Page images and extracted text

"""

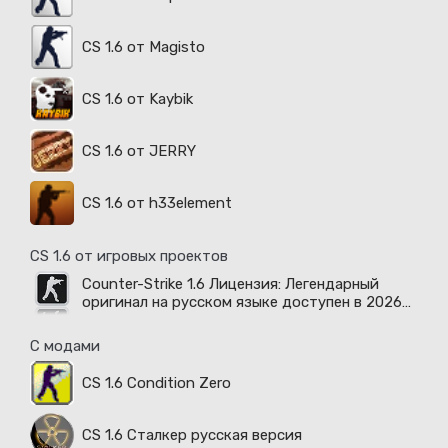
CS 1.6 от Magisto
CS 1.6 от Kaybik
CS 1.6 от JERRY
CS 1.6 от h33element
CS 1.6 от игровых проектов
Counter-Strike 1.6 Лицензия: Легендарный
оригинал на русском языке доступен в 2026
году
С модами
CS 1.6 Condition Zero
CS 1.6 Сталкер русская версия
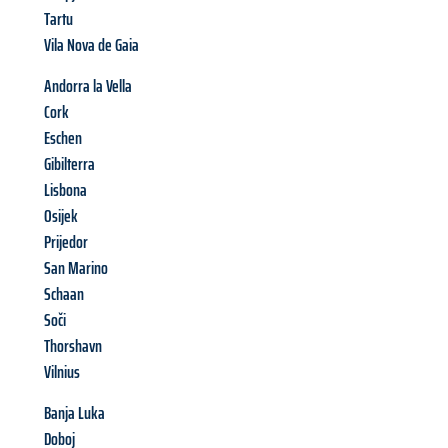
Tartu
Vila Nova de Gaia
Andorra la Vella
Cork
Eschen
Gibilterra
Lisbona
Osijek
Prijedor
San Marino
Schaan
Soči
Thorshavn
Vilnius
Banja Luka
Doboj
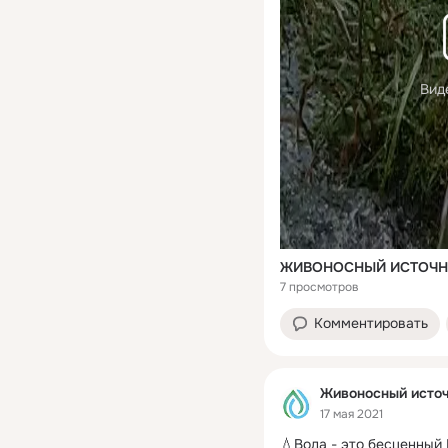
Вид
ЖИВОНОСНЫЙ ИСТОЧН
7 просмотров
Комментировать
Живоносный источ
17 мая 2021
💧Вода - это бесценный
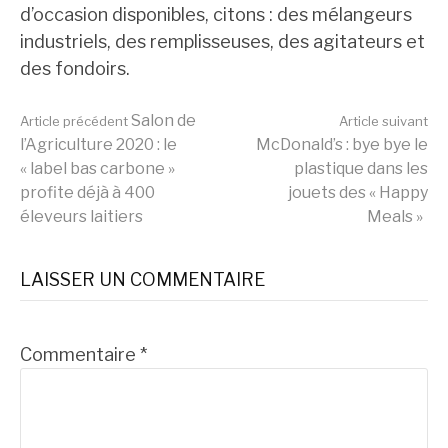
d’occasion disponibles, citons : des mélangeurs
industriels, des remplisseuses, des agitateurs et
des fondoirs.
Lire
Salon de
Article précédent
Article suivant
l’Agriculture 2020 : le
McDonald’s : bye bye le
« label bas carbone »
plastique dans les
la
profite déjà à 400
jouets des « Happy
éleveurs laitiers
Meals »
suite
LAISSER UN COMMENTAIRE
Commentaire
*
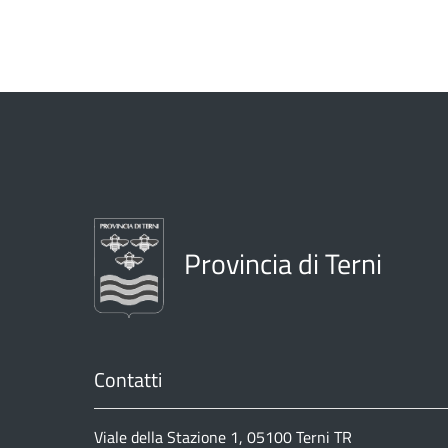
Provincia di Terni
Contatti
Viale della Stazione 1, 05100 Terni TR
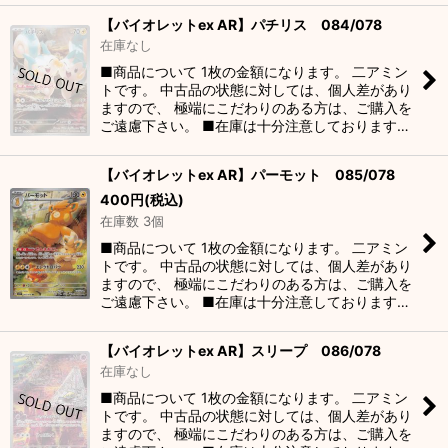
【バイオレットex AR】パチリス 084/078
在庫なし
■商品について 1枚の金額になります。 二アミン
トです。 中古品の状態に対しては、個人差があり
ますので、 極端にこだわりのある方は、ご購入を
ご遠慮下さい。 ■在庫は十分注意しております…
【バイオレットex AR】パーモット 085/078
400
円
(税込)
在庫数 3個
■商品について 1枚の金額になります。 二アミン
トです。 中古品の状態に対しては、個人差があり
ますので、 極端にこだわりのある方は、ご購入を
ご遠慮下さい。 ■在庫は十分注意しております…
【バイオレットex AR】スリープ 086/078
在庫なし
■商品について 1枚の金額になります。 二アミン
トです。 中古品の状態に対しては、個人差があり
ますので、 極端にこだわりのある方は、ご購入を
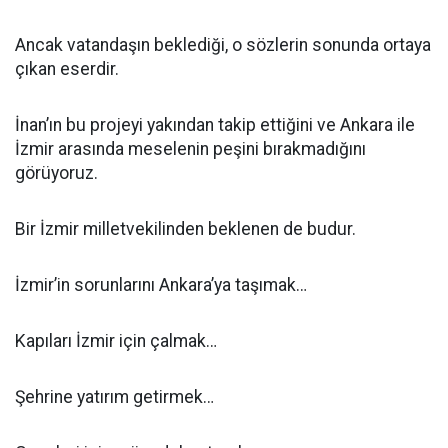
Ancak vatandaşın beklediği, o sözlerin sonunda ortaya
çıkan eserdir.
İnan’ın bu projeyi yakından takip ettiğini ve Ankara ile
İzmir arasında meselenin peşini bırakmadığını
görüyoruz.
Bir İzmir milletvekilinden beklenen de budur.
İzmir’in sorunlarını Ankara’ya taşımak…
Kapıları İzmir için çalmak…
Şehrine yatırım getirmek…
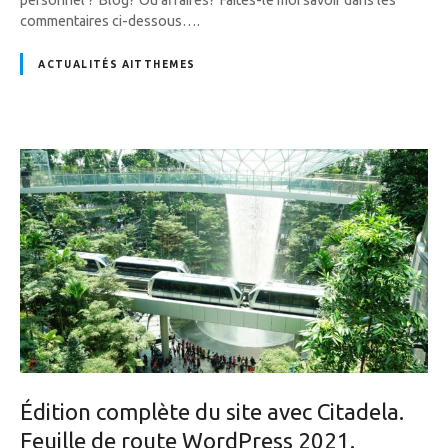
commentaires ci-dessous….
ACTUALITÉS AITTHEMES
Édition complète du site avec Citadela.
Feuille de route WordPress 2021.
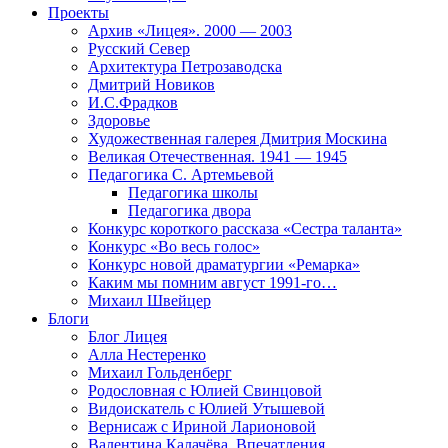
Проекты
Архив «Лицея». 2000 — 2003
Русский Север
Архитектура Петрозаводска
Дмитрий Новиков
И.С.Фрадков
Здоровье
Художественная галерея Дмитрия Москина
Великая Отечественная. 1941 — 1945
Педагогика С. Артемьевой
Педагогика школы
Педагогика двора
Конкурс короткого рассказа «Сестра таланта»
Конкурс «Во весь голос»
Конкурс новой драматургии «Ремарка»
Каким мы помним август 1991-го…
Михаил Швейцер
Блоги
Блог Лицея
Алла Нестеренко
Михаил Гольденберг
Родословная с Юлией Свинцовой
Видоискатель с Юлией Утышевой
Вернисаж с Ириной Ларионовой
Валентина Калачёва. Впечатления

"""

◆ What the exercise asks
Copy all of the extracted text in the data above line for line, with no changes. Omit the pictures from your answer.

◆ Answer
CS 1.6 от Magisto
CS 1.6 от Kaybik
CS 1.6 от JERRY
CS 1.6 от h33element
CS 1.6 от игровых проектов
Counter-Strike 1.6 Лицензия: Легендарный
оригинал на русском языке доступен в 2026
году
С модами
CS 1.6 Condition Zero
CS 1.6 Сталкер русская версия
Tartu
Vila Nova de Gaia
Andorra la Vella
Cork
Eschen
Gibilterra
Lisbona
Osijek
Prijedor
San Marino
Schaan
Soči
Thorshavn
Vilnius
Banja Luka
Doboj
Вид
ЖИВОНОСНЫЙ ИСТОЧН
7 просмотров
Комментировать
Живоносный источ
17 мая 2021
💧Вода - это бесценный
d’occasion disponibles, citons : des mélangeurs
industriels, des remplisseuses, des agitateurs et
des fondoirs.
Lire
Salon de
Article précédent
Article suivant
l’Agriculture 2020 : le
McDonald’s : bye bye le
« label bas carbone »
plastique dans les
la
profite déjà à 400
jouets des « Happy
éleveurs laitiers
Meals »
suite
LAISSER UN COMMENTAIRE
Commentaire
*
Provincia di Terni
Contatti
Viale della Stazione 1, 05100 Terni TR
【バイオレットex AR】パチリス 084/078
在庫なし
■商品について 1枚の金額になります。 二アミン
トです。 中古品の状態に対しては、個人差があり
ますので、 極端にこだわりのある方は、ご購入を
ご遠慮下さい。 ■在庫は十分注意しております…
【バイオレットex AR】パーモット 085/078
400
円
(税込)
在庫数 3個
■商品について 1枚の金額になります。 二アミン
トです。 中古品の状態に対しては、個人差があり
ますので、 極端にこだわりのある方は、ご購入を
ご遠慮下さい。 ■在庫は十分注意しております…
【バイオレットex AR】スリープ 086/078
在庫なし
■商品について 1枚の金額になります。 二アミン
トです。 中古品の状態に対しては、個人差があり
ますので、 極端にこだわりのある方は、ご購入を
Ancak vatandaşın beklediği, o sözlerin sonunda ortaya
çıkan eserdir.
İnan’ın bu projeyi yakından takip ettiğini ve Ankara ile
İzmir arasında meselenin peşini bırakmadığını
görüyoruz.
Bir İzmir milletvekilinden beklenen de budur.
İzmir’in sorunlarını Ankara’ya taşımak…
Kapıları İzmir için çalmak…
Şehrine yatırım getirmek…
commentaires ci-dessous….
ACTUALITÉS AITTHEMES
Édition complète du site avec Citadela.
Feuille de route WordPress 2021.
Проекты
Архив «Лицея». 2000 — 2003
Русский Север
Архитектура Петрозаводска
Дмитрий Новиков
И.С.Фрадков
Здоровье
Художественная галерея Дмитрия Москина
Великая Отечественная. 1941 — 1945
Педагогика С. Артемьевой
Педагогика школы
Педагогика двора
Конкурс короткого рассказа «Сестра таланта»
Конкурс «Во весь голос»
Конкурс новой драматургии «Ремарка»
Каким мы помним август 1991-го…
Михаил Швейцер
Блоги
Блог Лицея
Алла Нестеренко
Михаил Гольденберг
Родословная с Юлией Свинцовой
Видоискатель с Юлией Утышевой
Вернисаж с Ириной Ларионовой
Валентина Калачёва. Впечатления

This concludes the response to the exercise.